The Lords of Trade reported that there was sufficient cause to investigate "frauds and abuses of Indian lands...complained of in the American colonies, and in this colony in particular." And that, "the conduct of the lieutenant-governor and the council...does carry with it the colour of great prejudice and partiality, and of an intention to intimidate these Indians from prosecuting their claims."[10] Upon a second hearing before New York Provincial Governor Sir Henry Moore and the Council, John Morin Scott argued that legal title to the land was only a secondary concern. Returning the land to the Indians would set an adverse precedent regarding other similar disputes.[11]
Daniel's son Abraham Nimham (born in 1745) was appointed captain of a company of Indian scouts serving with the Continental Army, a confederacy of Mohicans, Wappingers, Munsee and other local tribes (referred to as the Stockbridge Militia) by General George Washington.
Daniel and Abraham Nimham and his fellow Stockbridge warriors fought for the American cause during the Revolutionary War and were some of America's first Veterans. They served with Washington at Valley Forge and later with General Marquis de Lafayette's troops. It is noted that Daniel "faithfully served in the army as a soldier at Cambridge...In 1775 ".
On August 31, 1778, fifty Stockbridge Militia led by Nimham were attacked by the Queen's Rangers, a Loyalist military unit led by Lt. Colonel John Graves Simcoe in the Battle of Kingsbridge. The battle took place in what is now Van Cortlandt Park in the Bronx. A stone monument to the Stockbridge Militia who died during the battle marks a trail to the battlefield.
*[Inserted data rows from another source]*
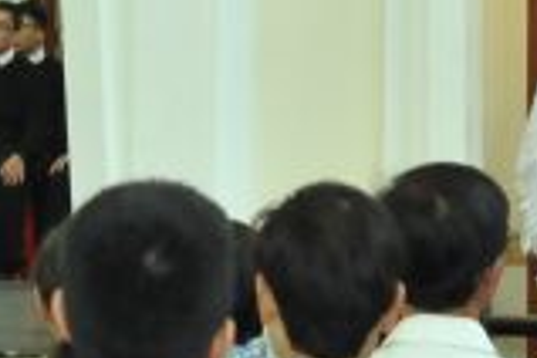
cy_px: -78
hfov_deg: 7.6
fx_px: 3878
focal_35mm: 260
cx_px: -468
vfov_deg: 5.3
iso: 2000
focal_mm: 55
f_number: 5.6
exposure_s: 1/80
Mohican Sachem Hendrick Aupaumut and others of the tribe petitioned the General Court for compensation for the losses at the Battle of Kingsbridge, dated September 22, 1778. "Our young men have been employed in the present War against the common Enemy and many have lately fell in Battle. Their Widows are now left to care of themselves and their children; without help from their husbands, who at this season of the year provided for their families by hunting. We Indians depend on hunting to clothe ourselves and families. But when we get skins we know not where to go to trade for clothing. We are not able to make any ourselves. Our way of living is very different from our English breathren. And by this, we the subscribers, in behalf of our Tribe now earnestly pray you to consider our circumstances, and open your hearts, by providing such way by which we may be able to procure some coarse cloathing particularly Blankets."[12]
By the early 1800s, many of the local native people from Stockbridge had joined the Oneida Nation in New York, eventually journeying west to Ontario and Wisconsin.